Stored data entries:
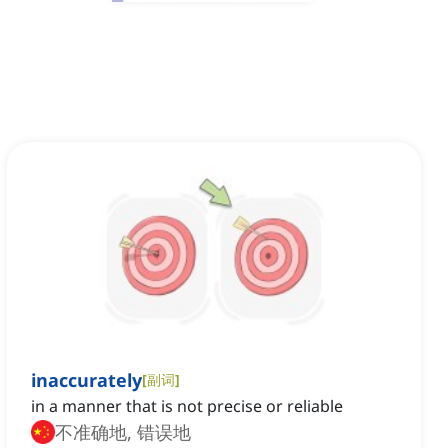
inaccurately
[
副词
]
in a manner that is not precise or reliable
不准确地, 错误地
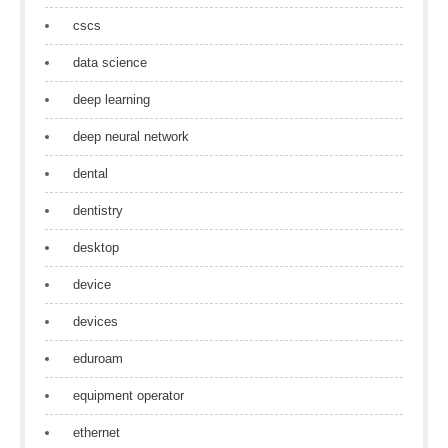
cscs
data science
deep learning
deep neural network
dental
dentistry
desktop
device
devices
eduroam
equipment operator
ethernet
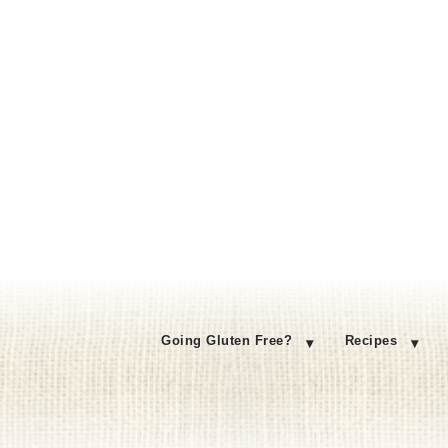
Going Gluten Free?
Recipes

---

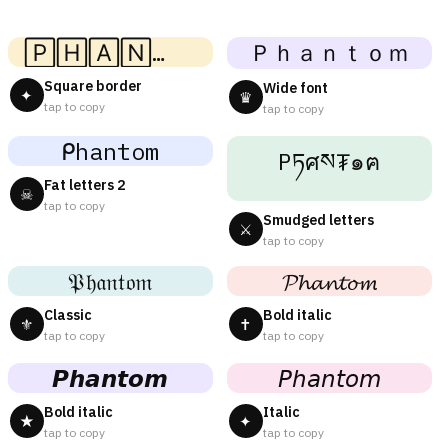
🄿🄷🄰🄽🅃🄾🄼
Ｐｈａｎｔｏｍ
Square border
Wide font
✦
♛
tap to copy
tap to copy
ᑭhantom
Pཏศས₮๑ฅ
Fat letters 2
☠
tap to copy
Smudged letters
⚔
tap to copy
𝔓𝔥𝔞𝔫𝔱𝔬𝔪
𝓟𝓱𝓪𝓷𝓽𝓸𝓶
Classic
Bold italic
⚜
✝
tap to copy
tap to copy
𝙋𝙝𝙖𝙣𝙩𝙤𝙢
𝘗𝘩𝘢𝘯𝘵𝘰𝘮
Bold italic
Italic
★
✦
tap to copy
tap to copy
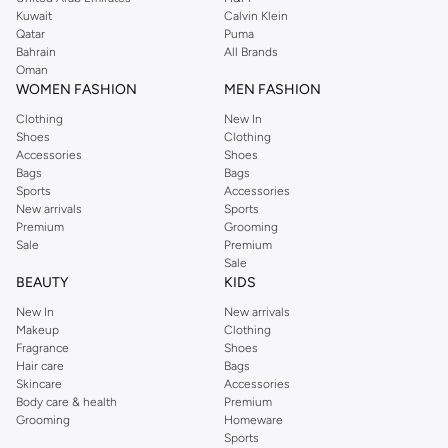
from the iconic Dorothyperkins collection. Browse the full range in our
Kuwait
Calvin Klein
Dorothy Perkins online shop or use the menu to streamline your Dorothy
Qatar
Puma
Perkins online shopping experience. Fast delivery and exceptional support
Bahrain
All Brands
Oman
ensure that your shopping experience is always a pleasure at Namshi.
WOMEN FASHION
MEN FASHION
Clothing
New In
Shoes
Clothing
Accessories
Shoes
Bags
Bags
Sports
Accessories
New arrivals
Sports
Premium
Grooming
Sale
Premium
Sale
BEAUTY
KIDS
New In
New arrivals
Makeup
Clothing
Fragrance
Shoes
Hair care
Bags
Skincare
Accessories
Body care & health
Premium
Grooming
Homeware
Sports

...

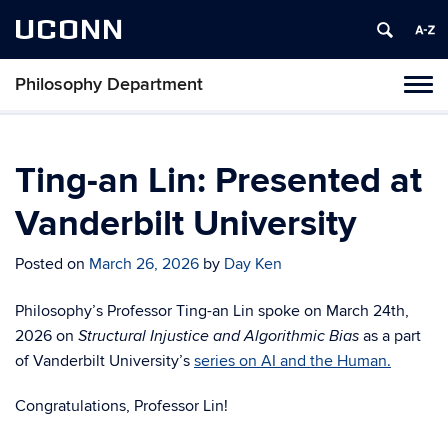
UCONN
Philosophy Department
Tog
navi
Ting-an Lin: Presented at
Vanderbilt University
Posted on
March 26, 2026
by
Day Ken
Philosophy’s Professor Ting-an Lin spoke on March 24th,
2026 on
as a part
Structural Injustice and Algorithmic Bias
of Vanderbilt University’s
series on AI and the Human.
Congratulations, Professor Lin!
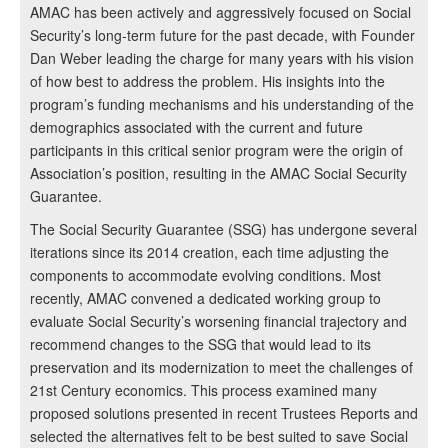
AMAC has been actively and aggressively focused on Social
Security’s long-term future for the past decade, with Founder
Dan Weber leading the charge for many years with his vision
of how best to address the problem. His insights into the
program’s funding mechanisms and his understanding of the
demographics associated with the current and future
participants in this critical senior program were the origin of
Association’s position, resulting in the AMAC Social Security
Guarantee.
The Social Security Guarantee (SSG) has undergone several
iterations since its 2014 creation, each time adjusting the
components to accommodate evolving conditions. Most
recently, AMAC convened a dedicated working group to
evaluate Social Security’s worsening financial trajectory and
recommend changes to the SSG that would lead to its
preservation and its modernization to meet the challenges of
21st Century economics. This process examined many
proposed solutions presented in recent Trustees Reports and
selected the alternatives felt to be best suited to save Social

■ What this task involves
Report each line of the records that contains the word "shopping". Case counts.

■ Task solution
Perkins online shopping experience. Fast delivery and exceptional support
ensure that your shopping experience is always a pleasure at Namshi.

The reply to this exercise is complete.